Now Prouty took the turkey call and put it to his pursed lips, and sucked. A soft yelp blew through the office. Everything else went silent. He yelped a dozen times, the signature sound of the lone lost turkey, searching for its flock. Calling them out. He sucked again.
Murmurs now echoed from the main hall. And a moment later, the working folk meandered past the corridor’s end, and Prouty marveled at their plumage. Jeff Robinson in a grey suit machine-tailored in faraway Macau. Masako Watanabe in a short blue angora dress from the subterranean vaults of the Nordstrom Rack. Prouty nuzzled his face against the cheekpiece, and squinted down the polished 28-inch octagonal barrel through the two-leaf rear sight. His heart pounded against the buttstock as Jamie Edgerton walked past in a Missoni pullover. Then Bill Olds, dubbed The Man From Planet Haggar. Patience, he told himself.
Finally Harlan Tasker strode into his field of fire. In heroic profile. Wearing the familiar cream colored suit, blue shirt and blazing yellow tie—the same regalia he had displayed last week, when he had so sorely tormented the three inventors, and set in motion the events of this day. He stove his beak aloft now as then, vain, arrogant, remorseless.
For a moment, Prouty let himself be mesmerized by the pomp of proprietorship. Then, fighting off the trance, he squeezed the trigger. The hammer snapped forward. The agate flint clipped the frizzen, the spark ignited the powder in the pan. Prouty heard the twinge of the frizzen spring, the click of the tumbler, the sizzle of powder.

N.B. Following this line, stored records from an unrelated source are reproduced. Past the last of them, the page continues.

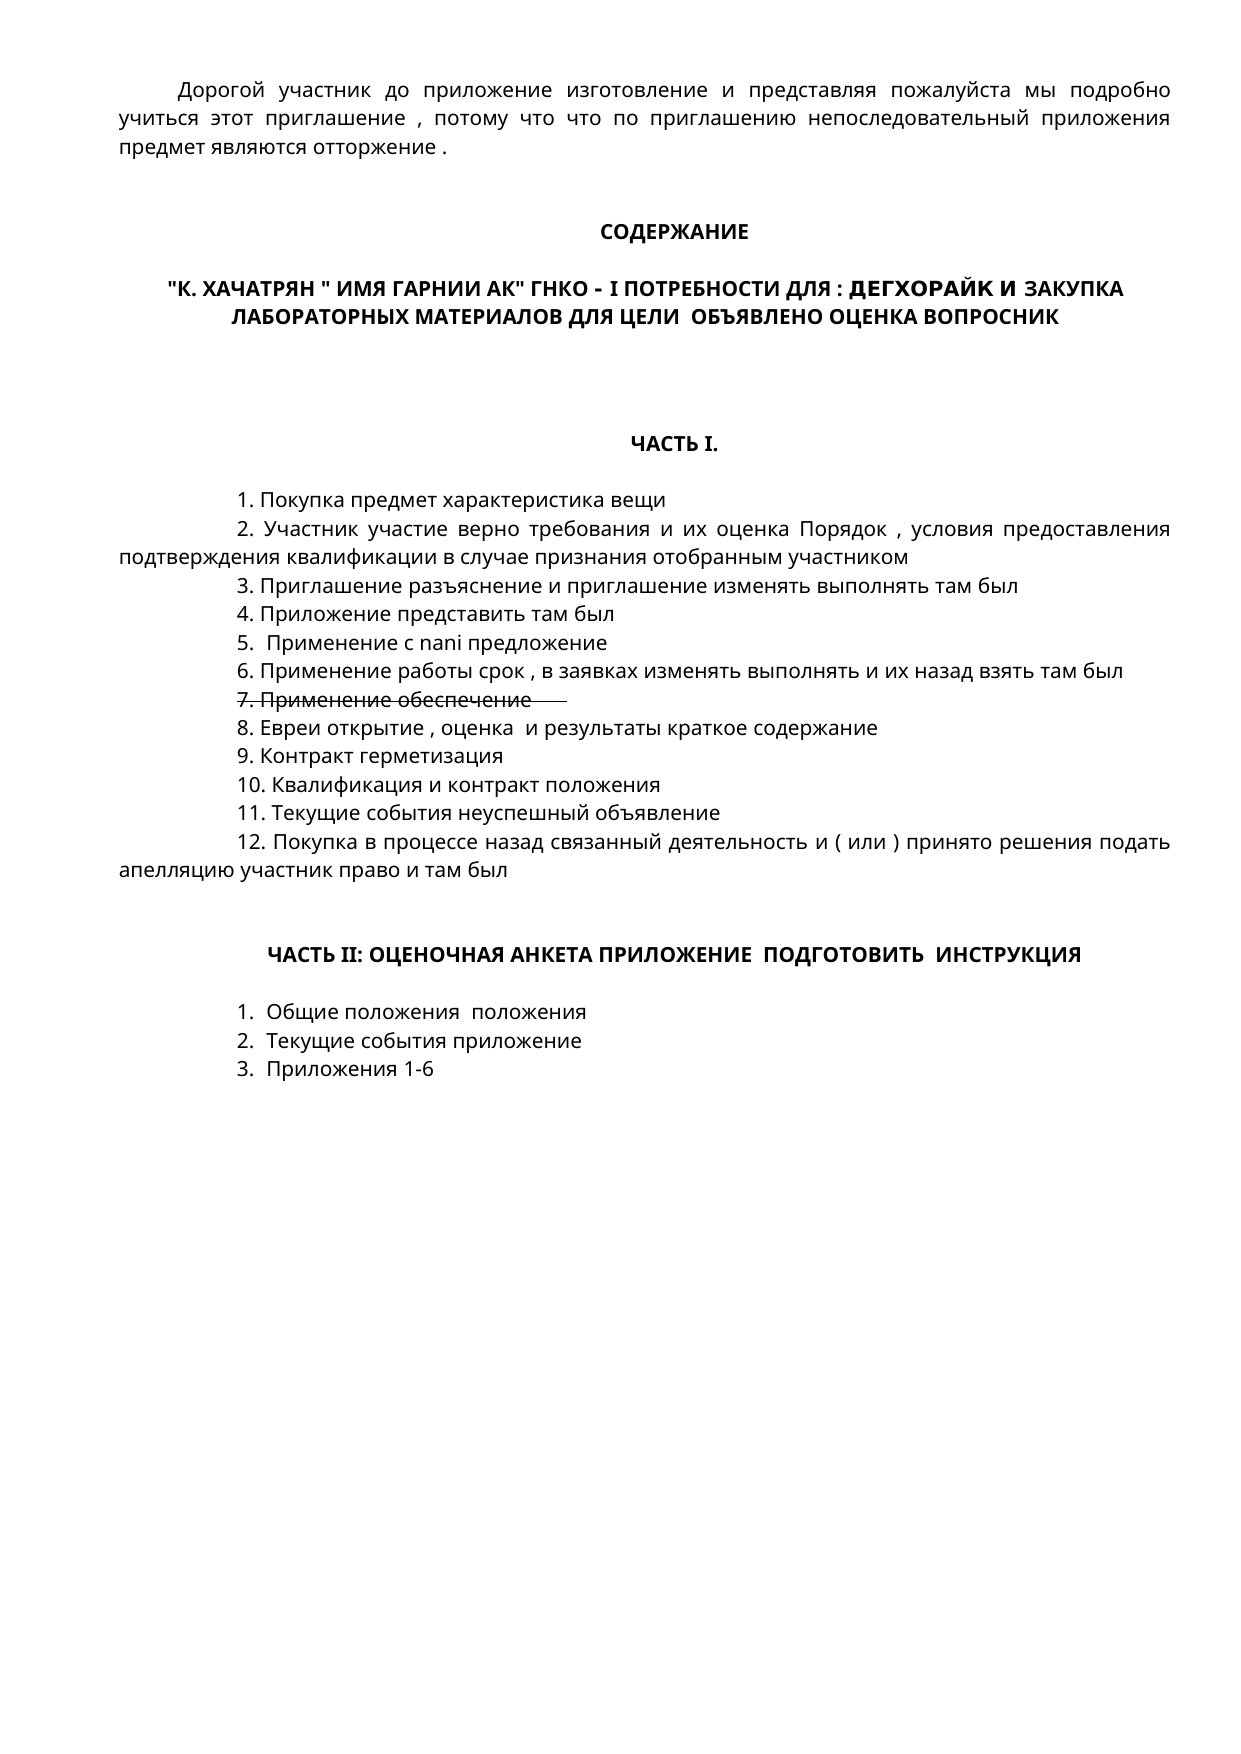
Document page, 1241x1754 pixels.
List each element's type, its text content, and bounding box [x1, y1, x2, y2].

text 9. Контракт герметизация [118, 742, 1171, 770]
text ЧАСТЬ II: ОЦЕНОЧНАЯ АНКЕТА ПРИЛОЖЕНИЕ ПОДГОТОВИТЬ ИНСТРУКЦИЯ [118, 941, 1171, 969]
text 1. Покупка предмет характеристика вещи​ [118, 486, 1171, 514]
text 3. Приглашение разъяснение и приглашение изменять выполнять там был​ [118, 571, 1171, 599]
text 12. Покупка в процессе назад связанный деятельность​ и ( или ) принято решения подать апелляцию участник право и там был​ [118, 827, 1171, 884]
text СОДЕРЖАНИЕ [118, 217, 1171, 246]
text ЧАСТЬ I. [118, 429, 1171, 457]
text Дорогой участник до приложение изготовление и представляя пожалуйста мы подробно учиться этот приглашение , потому что что по приглашению непоследовательный приложения предмет являются отторжение . [118, 75, 1171, 160]
text 8. Евреи открытие , оценка и результаты краткое содержание [118, 713, 1171, 742]
text 6. Применение работы​ срок , в заявках изменять выполнять и их назад взять там был​ [118, 656, 1171, 685]
text 5. Применение c nani предложение [118, 628, 1171, 656]
text 10. Квалификация и контракт положения [118, 770, 1171, 798]
text 2. Участник участие верно требования и их оценка Порядок , условия предоставления подтверждения квалификации в случае признания отобранным участником [118, 514, 1171, 571]
text 3. Приложения 1-6 [118, 1054, 1171, 1083]
text 1. Общие положения положения [118, 997, 1171, 1026]
text 2. Текущие события приложение [118, 1026, 1171, 1054]
text "К. ХАЧАТРЯН " ИМЯ ГАРНИИ АК" ГНКО - I ПОТРЕБНОСТИ ДЛЯ : ДЕГХОРАЙК И ЗАКУПКА ЛАБОРАТОРНЫХ МАТЕРИАЛОВ ДЛЯ ЦЕЛИ ОБЪЯВЛЕНО ОЦЕНКА ВОПРОСНИК [118, 274, 1172, 331]
text 7. Применение обеспечение [118, 685, 1171, 713]
text 4. Приложение представить там был​ [118, 599, 1171, 628]
text 11. Текущие события неуспешный объявление [118, 798, 1171, 827]
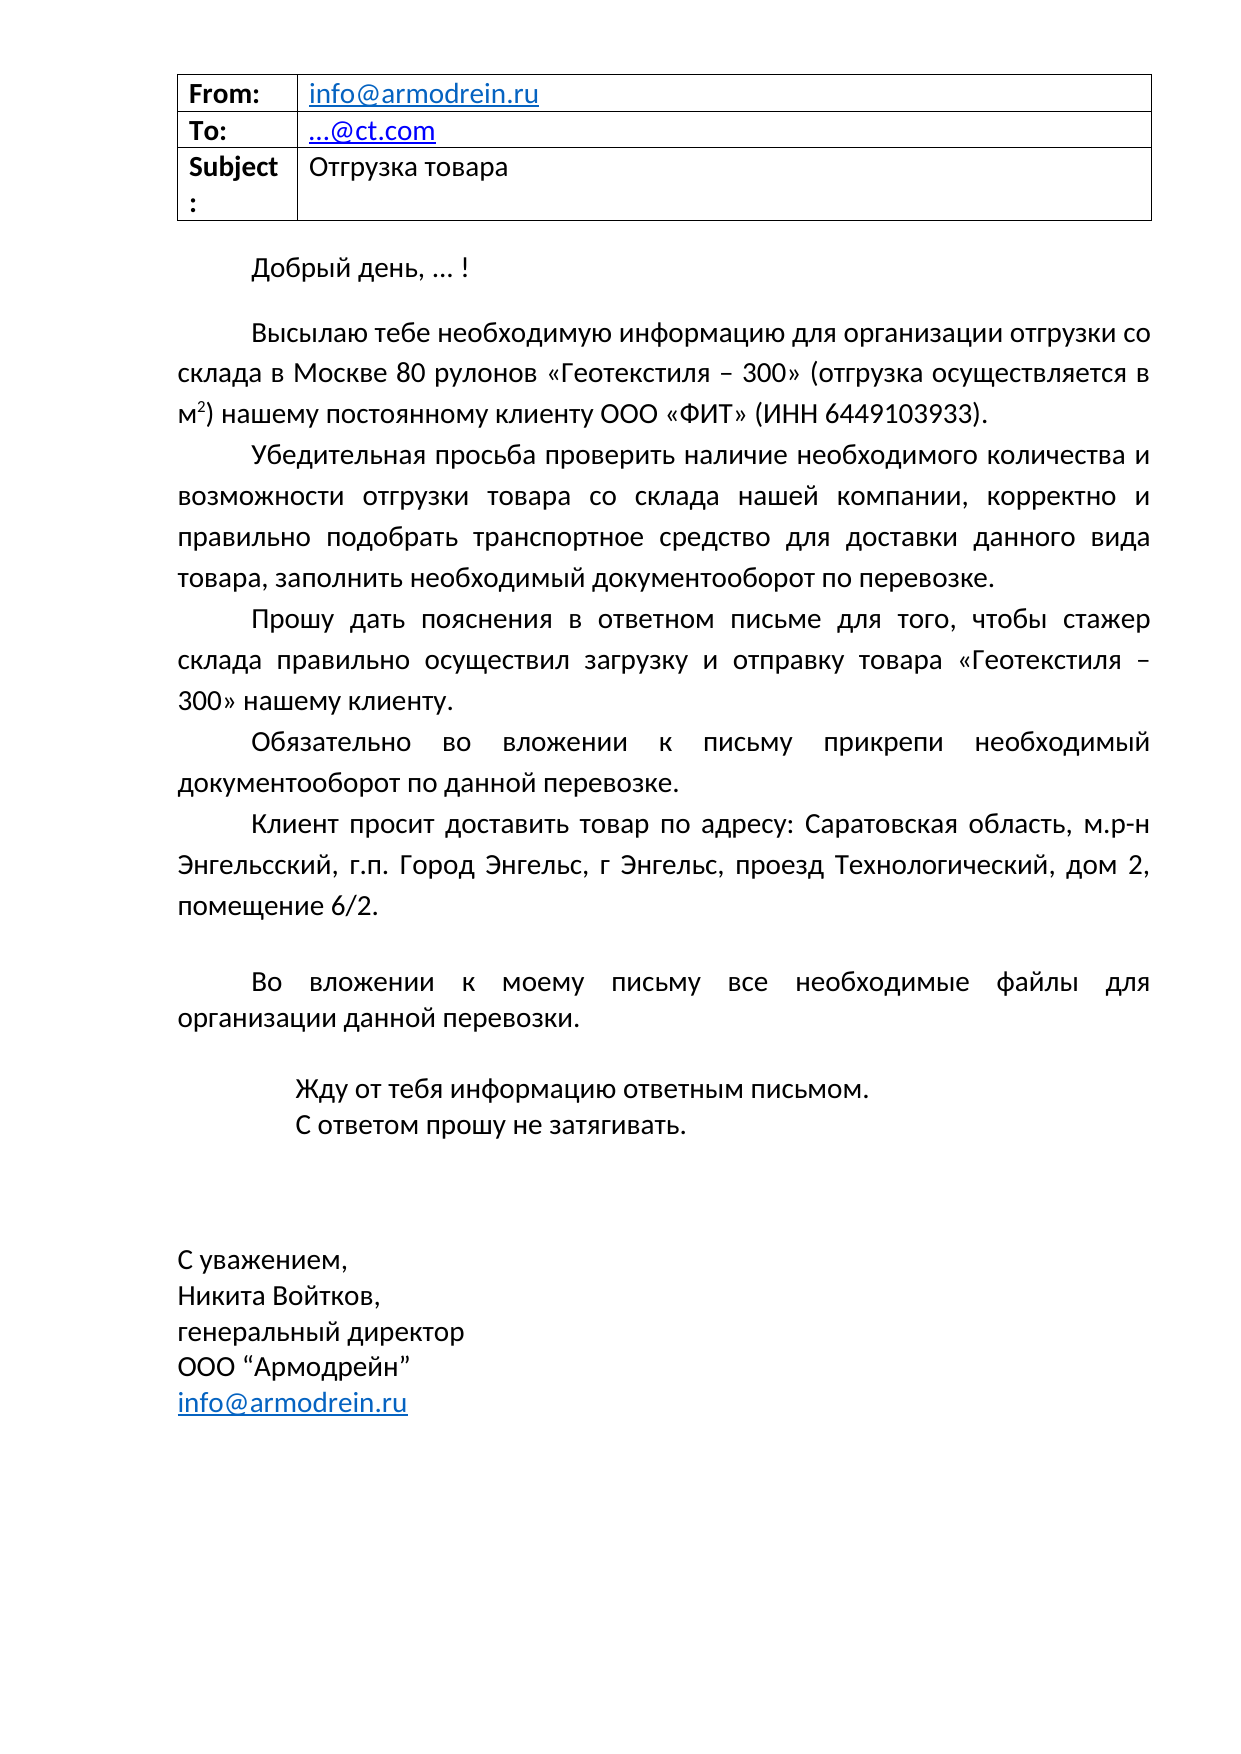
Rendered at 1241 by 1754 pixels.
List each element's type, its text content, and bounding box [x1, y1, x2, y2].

text Прошу дать пояснения в ответном письме для того, чтобы стажер склада правильно осуществил загрузку и отправку товара «Геотекстиля – 300» нашему клиенту. [177, 600, 1152, 718]
text С уважением, [177, 1241, 1152, 1277]
text info@armodrein.ru [177, 1384, 1152, 1419]
text Убедительная просьба проверить наличие необходимого количества и возможности отгрузки товара со склада нашей компании, корректно и правильно подобрать транспортное средство для доставки данного вида товара, заполнить необходимый документооборот по перевозке. [177, 436, 1152, 595]
text Клиент просит доставить товар по адресу: Саратовская область, м.р-н Энгельсский, г.п. Город Энгельс, г Энгельс, проезд Технологический, дом 2, помещение 6/2. [177, 805, 1152, 922]
table_cell To: [178, 112, 297, 147]
text Добрый день, ... ! [177, 249, 1152, 285]
table_header info@armodrein.ru [298, 75, 1151, 111]
table_header From: [178, 75, 297, 111]
text Во вложении к моему письму все необходимые файлы для организации данной перевозки. [177, 963, 1152, 1034]
text Никита Войтков, генеральный директор [177, 1277, 1152, 1348]
table_cell Отгрузка товара [298, 148, 1151, 219]
table_cell Subject: [178, 148, 297, 219]
text С ответом прошу не затягивать. [177, 1106, 1152, 1141]
text Жду от тебя информацию ответным письмом. [177, 1070, 1152, 1106]
table_cell …@ct.com [298, 112, 1151, 147]
text ООО “Армодрейн” [177, 1348, 1152, 1384]
text Высылаю тебе необходимую информацию для организации отгрузки со склада в Москве 80 рулонов «Геотекстиля – 300» (отгрузка осуществляется в м2) нашему постоянному клиенту ООО «ФИТ» (ИНН 6449103933). [177, 314, 1152, 431]
text Обязательно во вложении к письму прикрепи необходимый документооборот по данной перевозке. [177, 723, 1152, 799]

And after the sizzle, a long swish—too long, he feared, as the spark fought its way through the vent hole into the chamber.
In that fraction of an instant’s delay, created by the damp spring mists of Wickham Lake, Harlan Tasker turned to the left, followed his peripheral vision down the side hall, and glimpsed Royce Prouty, his erstwhile Assistant Director of Product Engineering and Alternate Master Technician for ISO 14001 compliance monitoring, crouched on one knee gripping a musket aimed at his head. With instincts no less aboriginal than those of his persecutor, Tasker launched himself backwards, into his flock, just as the flintlock finally fired. The ball whistled past, not an inch before his face. It passed instead through a framed holographic reproduction of the original proprietary Orbitronix floppy, to lodge in a wall of reconstituted gypsum.

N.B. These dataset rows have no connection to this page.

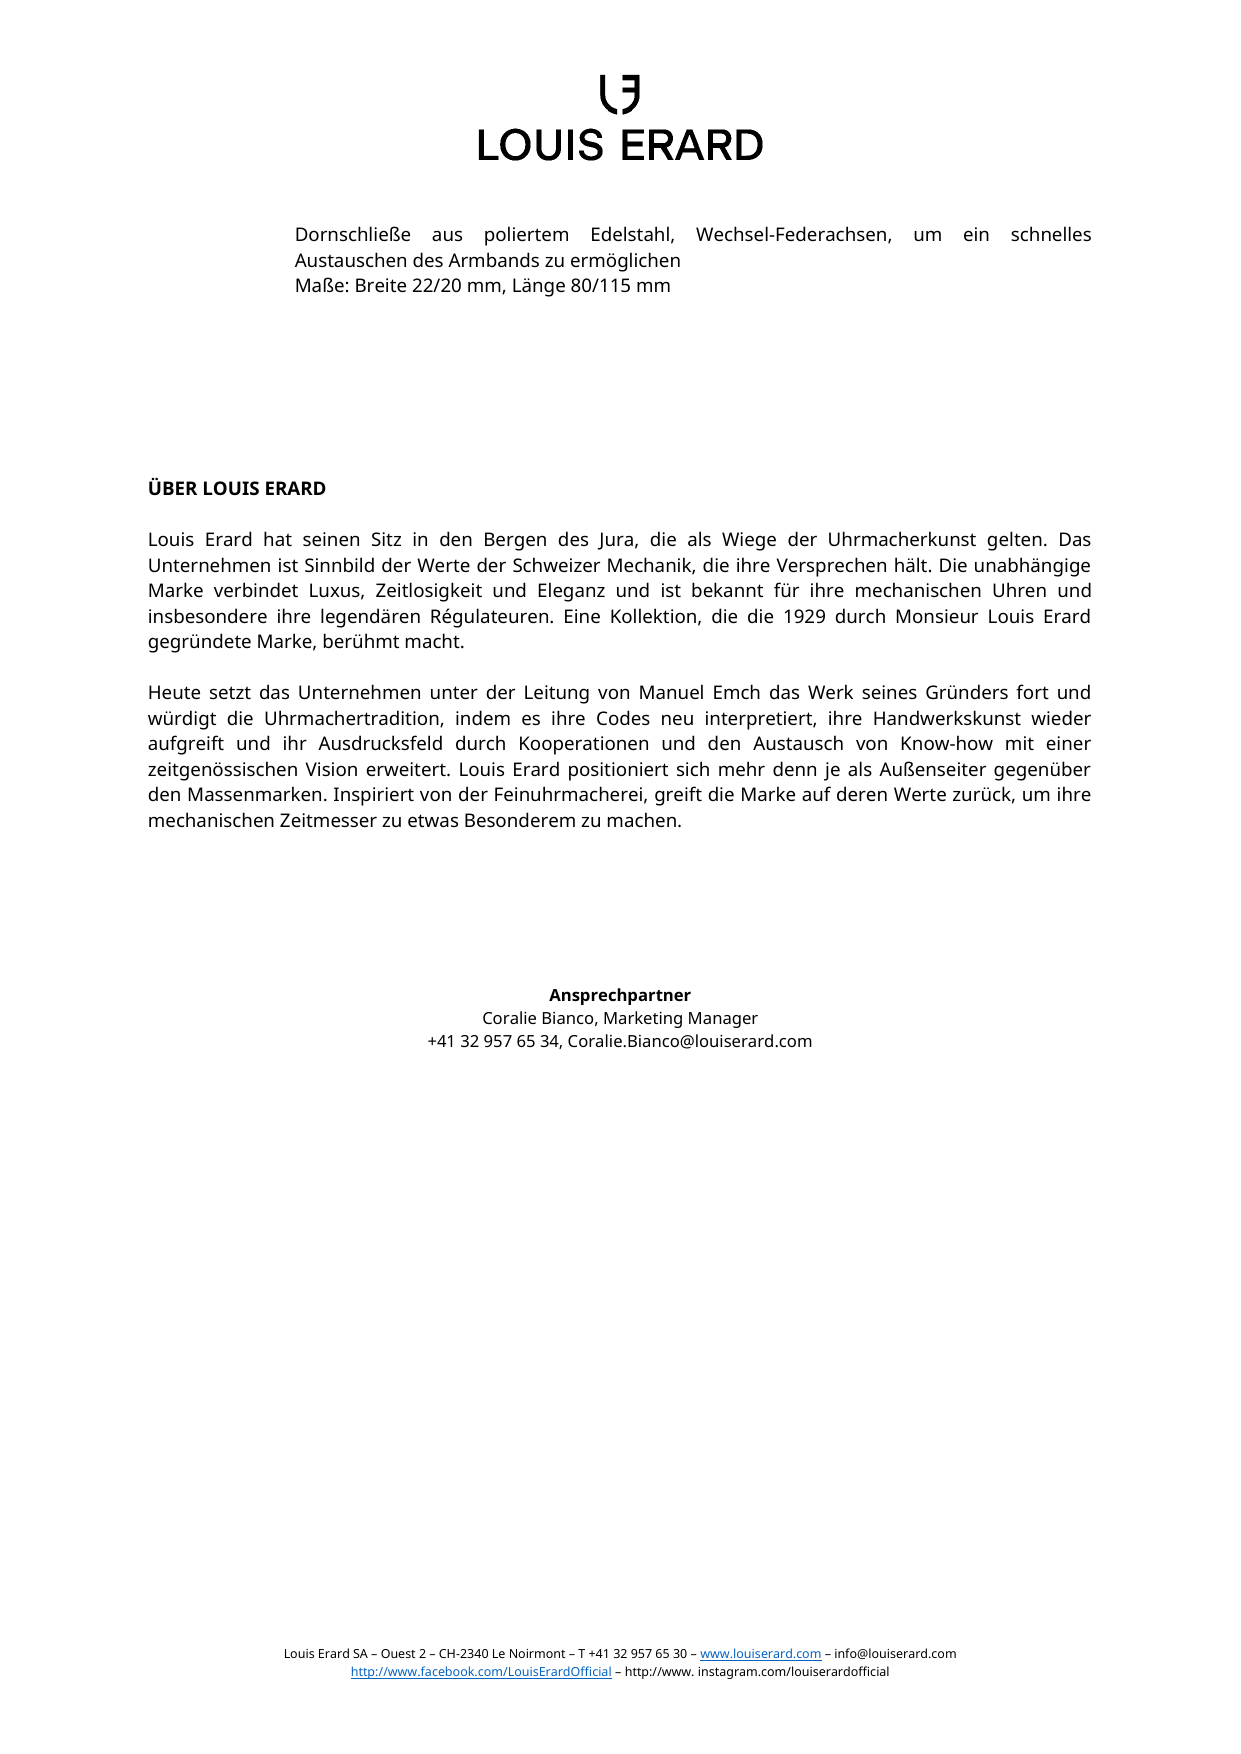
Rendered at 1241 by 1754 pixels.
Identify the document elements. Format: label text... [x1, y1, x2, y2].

picture [448, 45, 792, 167]
text +41 32 957 65 34, Coralie.Bianco@louiserard.com [148, 1029, 1093, 1052]
text Heute setzt das Unternehmen unter der Leitung von Manuel Emch das Werk seines Gründers fort und würdigt die Uhrmachertradition, indem es ihre Codes neu interpretiert, ihre Handwerkskunst wieder aufgreift und ihr Ausdrucksfeld durch Kooperationen und den Austausch von Know-how mit einer zeitgenössischen Vision erweitert. Louis Erard positioniert sich mehr denn je als Außenseiter gegenüber den Massenmarken. Inspiriert von der Feinuhrmacherei, greift die Marke auf deren Werte zurück, um ihre mechanischen Zeitmesser zu etwas Besonderem zu machen. [148, 679, 1093, 832]
text Louis Erard hat seinen Sitz in den Bergen des Jura, die als Wiege der Uhrmacherkunst gelten. Das Unternehmen ist Sinnbild der Werte der Schweizer Mechanik, die ihre Versprechen hält. Die unabhängige Marke verbindet Luxus, Zeitlosigkeit und Eleganz und ist bekannt für ihre mechanischen Uhren und insbesondere ihre legendären Régulateuren. Eine Kollektion, die die 1929 durch Monsieur Louis Erard gegründete Marke, berühmt macht. [148, 527, 1093, 654]
text Armband Schwarzes, genarbtes Kalbsleder mit farblich abgestimmten Befestigungspunkten, schwarzes, genarbtes Kalbslederfutter, Dornschließe aus poliertem Edelstahl, Wechsel-Federachsen, um ein schnelles Austauschen des Armbands zu ermöglichen [148, 222, 1093, 273]
text Maße: Breite 22/20 mm, Länge 80/115 mm [221, 273, 1093, 298]
text Coralie Bianco, Marketing Manager [148, 1007, 1093, 1029]
text ÜBER LOUIS ERARD [148, 476, 1093, 501]
text Ansprechpartner [148, 984, 1093, 1007]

Still shrouded in smoke, Prouty turned to the door, and began tapping a series of numbers into the keypad to secure his egress. But the light blinked red, and the digital readout flashed the words, NOT A VALID ACCESS CODE. As the blue pall dissipated, and the silence in the hall gave way to shouts and pounding footsteps, there burst upon him a turbid flood of tableaux most poignant to recount: of his parents, notified of this ignominy via cell phone in their RV, somewhere beyond the Alleghenies; of Molly, erasing blackboards in her second-grade homeroom at James Ensor Elementary School, amid the finger-paintings and fraying construction-paper Easter baskets, ruminating over his epistle injured and dismayed; so that Prouty had occasion to think again, now in the full grasp of this most uncongenial denouement, ‘Tis no small thing, to shoot the wild turkey.